SAYYED (un ami de Beitouna) : Raconte-nous un peu, quels étaient tes sentiments lors de la première visite que nous t’avons rendue ?
AMER : Cela faisait une semaine ou deux depuis mon arrivée au Liban, moi j’étais là, toujours à la maison. Quelqu’un me proposa d’aller m’inscrire dans une Église, je l’ai suivi. A mon retour, Angham m’apprit que trois personnes inconnues nous ont rendu visite et ont promis de venir une deuxième fois. Je me demandais qui étaient ces gens-là ? Angham se rappelait que l’un deux habitait en face de chez nous et s’appelait Georges.
GEORGES : Quand nous sommes arrivés chez vous, tu étais là assise par terre sur une sorte de tapis avec tes trois filles.

ANGHAM : Oui, je me demandais si cela était vrai ? Était-ce possible qu’il y ait des gens qui ne nous connaissent pas et qui peuvent s’intéresser à nous? Vous étiez trois : Ammo Georges, Sayyed et Jessy.
SAYYED : vous avez eu peur de nous à ce moment-là ?
ANGHAM : Oui, nous avons eu peur, on nous avait mis en garde des inconnus qui pouvaient venir taper à la porte…
AMER : Angham a toujours très peur quand elle est seule avec les enfants à la maison ! La seconde visite que Beitouna nous a rendue, c’était dans une autre maison, pas très proche de la première. Mais, Beitouna est allé à notre recherche de nouveau. C’est ça Beitouna, ils n’abandonnent personne ! ANGHAM : Je suis arrivée à Beitouna vers la fin de l’hiver. Là-bas j’ai rencontré Georgette, Abir et tant d’autres… Elles m’ont bien accueillie et depuis je fais partie de Beitouna. Sandra aussi nous a rendu visite avec Sr. Thérèse et elle nous a apporté deux kilos de bananes. Ammo Georges aussi nous a offert un kilo de riz lors de sa première visite.

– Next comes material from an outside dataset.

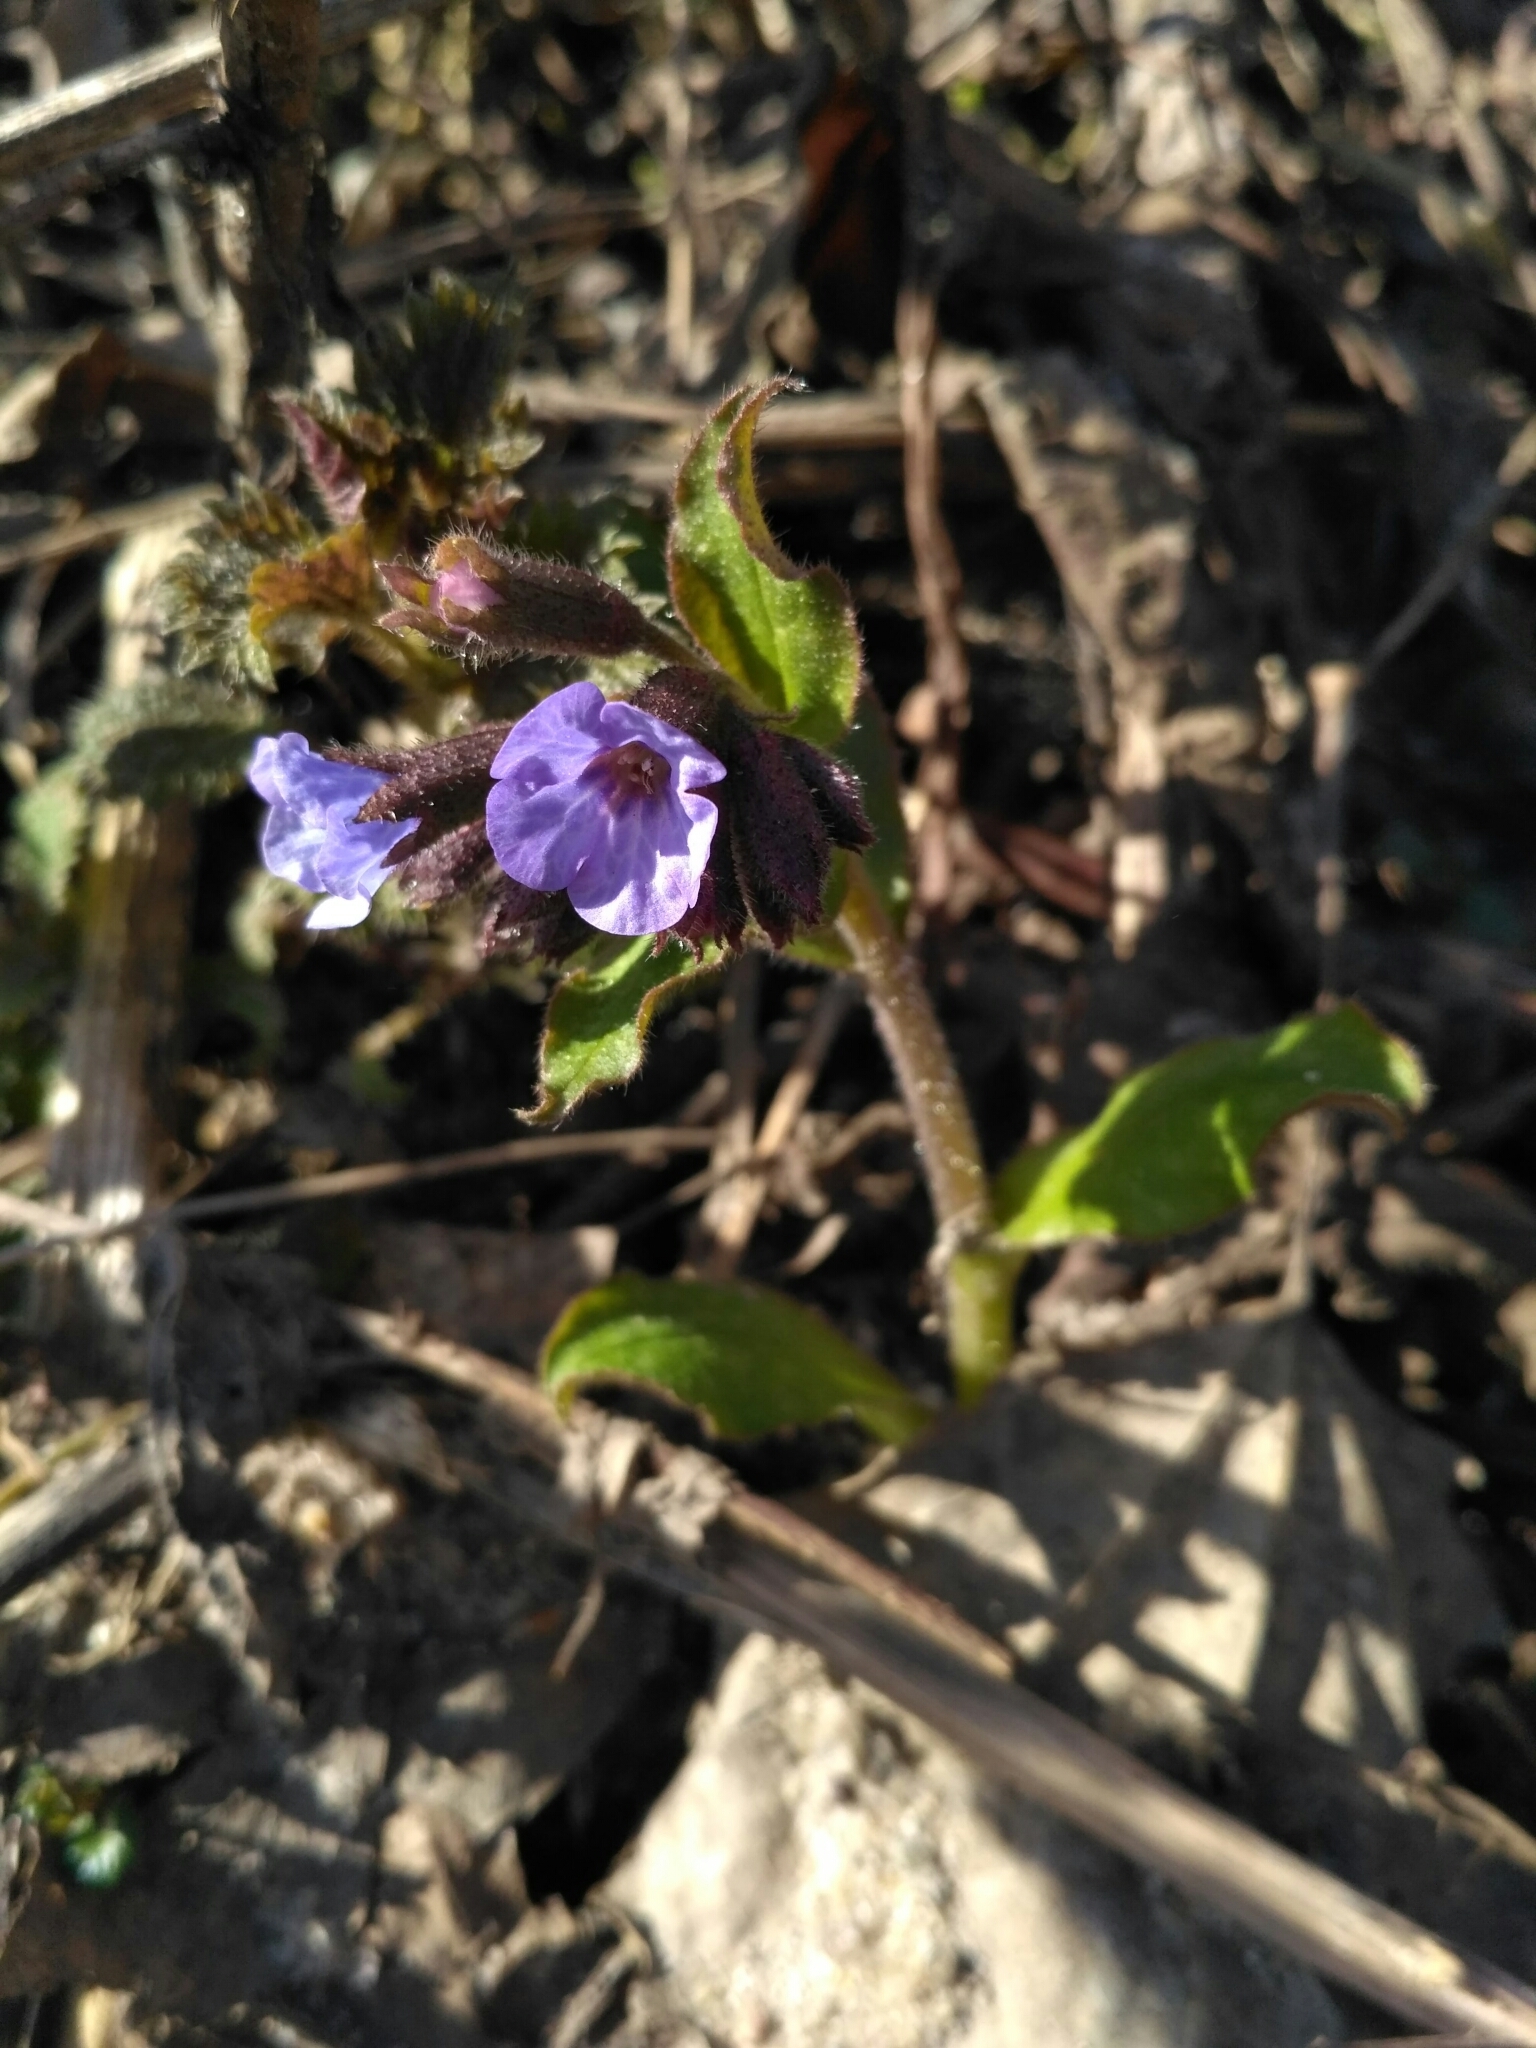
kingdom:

AMER : Quand vous m’avez proposé de rejoindre Beitouna, je n’ai pas hésité… “ Beitouna ” n’est ni pour moi, ni pour toi, mais pour tout le monde et je continuerai à être avec vous à chaque moment. J’aurai de vos nouvelles et vous aurez des miennes. Au Canada, j’aimerais rencontrer Flora qui est aussi de Beitouna. Je l’ai contactée déjà, elle habite à une heure de voiture de Vancouver. C’est comme cela que je sentirai que je suis toujours parmi vous.

Au moment de se séparer, il y a nos applaudissements à tous, les larmes d’Amer embrassant ses amis Georges, Sayed et les autres. Et notre reconnaissance d’avoir découvert ce qu’Amer a reçu au fond de son cœur.